Ciò, non è necessariamente un “male”: quella che è la nostra lingua, in continua evoluzione e che cerca di migliorarsi, è il frutto di un lungo percorso storico, fatto di mille insidie e contaminazioni, una lingua che ci ha messo tanto tempo (forse fin troppo) per affermarsi a livello nazionale .
Essa non possiede più quel genere presente nel latino, che abbiamo perso, e in tante altre lingue non neolatine, tra cui l’inglese, che è il neutro. Infatti, un semplice equivalente del “they/them” (molto in voga nell’inglese e sui social), declinato per diversi casi, potrebbe evitare la polemica attualmente in atto.
Da qualche giorno circola in rete un appello partito da un ordinario dell’Università di Cagliari intitolato: Lo schwa? No, grazie. Pro lingua nostra.
Il gruppo firmatario dell’italico testo annovera personalità del mondo accademico e mediatico quali Cacciari, Barbero, Beccaria ma anche Edith Bruck e Ascanio Celestini la cui visibilità ha subito permesso di «fare notizia», perfino sul Times.
Tralasciando il fatto che la “questione schwa”, fino ad ora, è un dibattito aperto e il suo utilizzo, o meno, è a libera scelta della persona, questo insieme di linguisti, giornalisti e suddetti intellettuali hanno deciso di esporre in poche righe quello che secondo loro è
“una pericolosa deriva, spacciata per anelito d’inclusività da incompetenti in materia linguistica, che vorrebbe riformare l’italiano a suon di schwa.”.
Così inizia la petizione.
Il primo paragrafo continua dicendo che l’introduzione dello schwa comporta il “rischio di arrecare seri danni anche a carico di chi soffre di dislessia e di altre patologie neuroatipiche.” Certo, potrebbe comportare inizialmente della confusione, così come l’introduzione di un qualsiasi nuovo simbolo, ma nulla che non possa essere insegnato, spiegato o appreso.

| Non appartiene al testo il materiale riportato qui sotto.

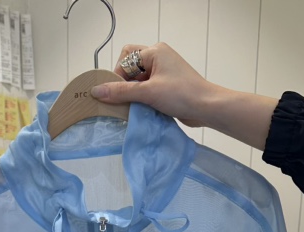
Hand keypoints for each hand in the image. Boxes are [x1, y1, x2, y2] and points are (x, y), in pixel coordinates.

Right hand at [91, 42, 214, 127]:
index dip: (118, 77)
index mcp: (154, 51)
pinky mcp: (167, 85)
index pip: (125, 59)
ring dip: (134, 92)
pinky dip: (143, 98)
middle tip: (126, 98)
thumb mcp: (148, 93)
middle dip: (125, 83)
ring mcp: (164, 71)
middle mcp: (159, 57)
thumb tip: (97, 91)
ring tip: (136, 105)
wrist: (206, 107)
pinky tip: (143, 109)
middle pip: (131, 66)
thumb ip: (121, 92)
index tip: (117, 94)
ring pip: (138, 79)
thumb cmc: (181, 94)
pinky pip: (147, 88)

Nel secondo paragrafo si parla “di una minoranza che pretende di imporre la sua legge a un’intera comunità di parlanti e di scriventi” e, come se le minoranze non avessero alcun rilievo, continua danto l’impressione che l’utilizzo dello schwa vada ad intaccare quelle che sono le forme femminili di alcuni mestieri (di qui sopra) mentre, invece, ne lascia libero utilizzo a chiunque e, può essere volontariamente introdotto, per gruppi diversificati, senza ricorrere necessariamente al maschile.
Nell’ultimo paragrafo, definendo l’iniziativa come “il frutto di un perbenismo, superficiale e modaiolo, intenzionato ad azzerare secoli e secoli di evoluzione linguistica e culturale con la scusa dell’inclusività.” ci si concentra sulla pronuncia di questo suono, definendolo “Peculiare di diversi dialetti italiani, trasformerebbe l’intera penisola, se lo adottassimo, in una terra di mezzo compresa pressappoco fra l’Abruzzo, il Lazio meridionale e il calabrese dell’area di Cosenza.”

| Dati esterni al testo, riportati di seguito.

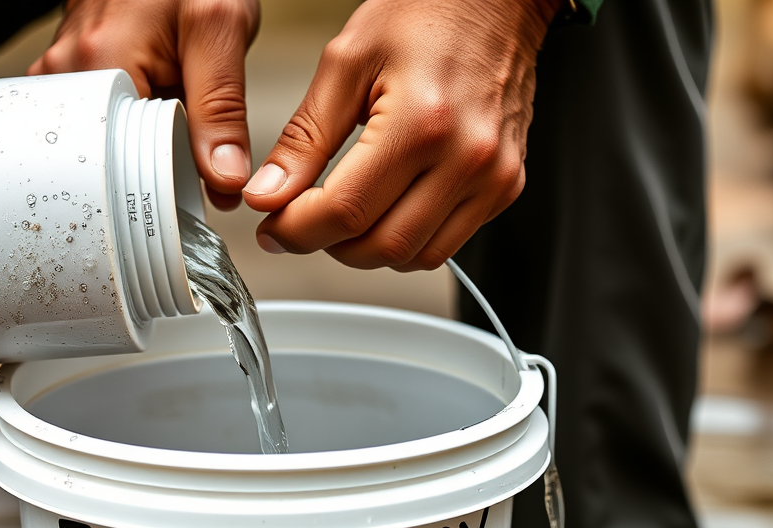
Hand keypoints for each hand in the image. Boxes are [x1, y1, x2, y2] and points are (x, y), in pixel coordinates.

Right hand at [29, 0, 259, 208]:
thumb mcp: (219, 29)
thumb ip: (222, 109)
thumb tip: (223, 179)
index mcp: (98, 64)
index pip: (119, 163)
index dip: (160, 189)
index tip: (189, 202)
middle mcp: (68, 76)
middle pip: (106, 162)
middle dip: (149, 178)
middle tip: (185, 174)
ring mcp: (65, 80)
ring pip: (103, 151)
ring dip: (140, 158)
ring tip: (170, 143)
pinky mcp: (74, 83)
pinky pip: (100, 131)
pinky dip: (130, 140)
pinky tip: (153, 128)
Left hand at [242, 0, 561, 268]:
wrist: (496, 0)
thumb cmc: (425, 14)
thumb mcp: (346, 64)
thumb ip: (304, 139)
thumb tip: (268, 195)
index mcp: (423, 123)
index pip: (346, 212)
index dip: (297, 231)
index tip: (274, 229)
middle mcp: (466, 157)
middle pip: (380, 246)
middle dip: (329, 246)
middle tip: (303, 223)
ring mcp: (492, 178)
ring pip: (414, 257)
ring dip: (368, 251)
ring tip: (344, 216)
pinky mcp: (504, 188)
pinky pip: (444, 246)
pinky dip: (406, 242)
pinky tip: (386, 211)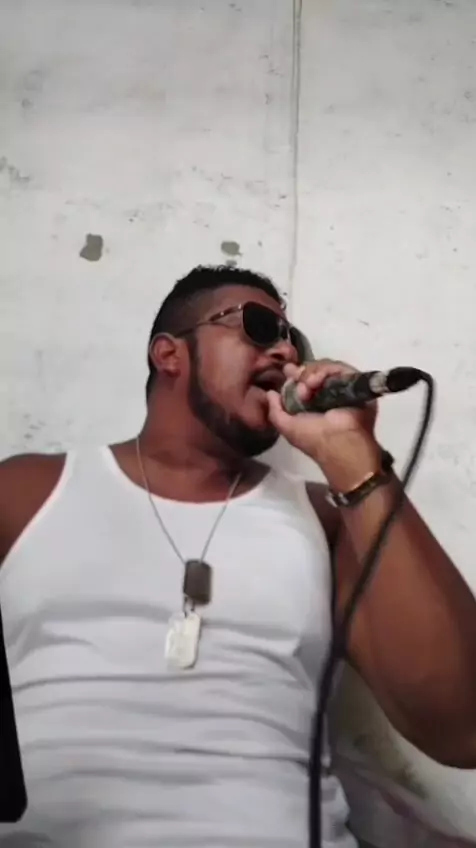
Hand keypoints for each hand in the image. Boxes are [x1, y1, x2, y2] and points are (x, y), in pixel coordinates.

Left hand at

La petizione, che ha raggiunto oltre 20.000 firme su 25.000, è scritta come se l’orgoglio italiano fosse stato permanentemente intaccato, come se, con l’introduzione volontaria (non un obbligo imposto da nessuno) di un semplice simbolo e suono, il nostro intero sistema di valori fosse messo in bilico, come se ci fosse davvero qualcuno a cui presentarla e a cui far prendere provvedimenti nel malaugurato caso in cui, in un messaggio, dovesse scivolare un ǝ di troppo.

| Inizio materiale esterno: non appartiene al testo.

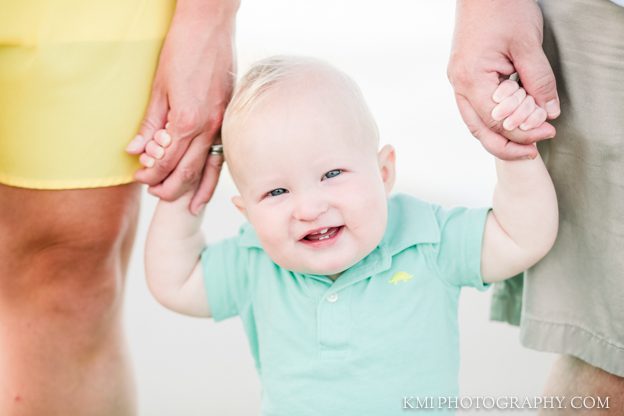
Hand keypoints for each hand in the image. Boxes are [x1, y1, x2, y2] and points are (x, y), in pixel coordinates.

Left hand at [126, 0, 238, 212]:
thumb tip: (135, 150)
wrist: (210, 26)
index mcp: (187, 120)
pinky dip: (215, 171)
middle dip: (170, 187)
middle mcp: (209, 126)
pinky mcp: (230, 116)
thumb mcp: (158, 87)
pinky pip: (223, 152)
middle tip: (155, 193)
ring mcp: (223, 122)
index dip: (151, 174)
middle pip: (189, 170)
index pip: (167, 160)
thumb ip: (149, 124)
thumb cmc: (182, 50)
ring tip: (186, 205)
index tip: (140, 178)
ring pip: (210, 167)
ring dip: (196, 188)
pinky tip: (209, 182)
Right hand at [448, 0, 559, 159]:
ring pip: (475, 123)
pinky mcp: (464, 77)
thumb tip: (548, 112)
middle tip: (533, 151)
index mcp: (471, 78)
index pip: (498, 121)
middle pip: (480, 130)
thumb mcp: (528, 44)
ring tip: (523, 143)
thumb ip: (538, 81)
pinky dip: (492, 122)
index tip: (548, 131)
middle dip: (507, 145)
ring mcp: (458, 82)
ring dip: (499, 137)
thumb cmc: (501, 9)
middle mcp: (459, 84)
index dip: (524, 132)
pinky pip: (475, 110)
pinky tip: (510, 123)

Oltre a vedere l’ennesimo tentativo di protagonismo “deu signorǝ”, si noti quella che sembra essere la vera tradizione italiana: voler ostacolare la libertà altrui su questioni che non farebbero del male a nessuno, ma soprattutto della mancanza di empatia verso coloro che, con questo simbolo, potrebbero sentirsi di più a loro agio.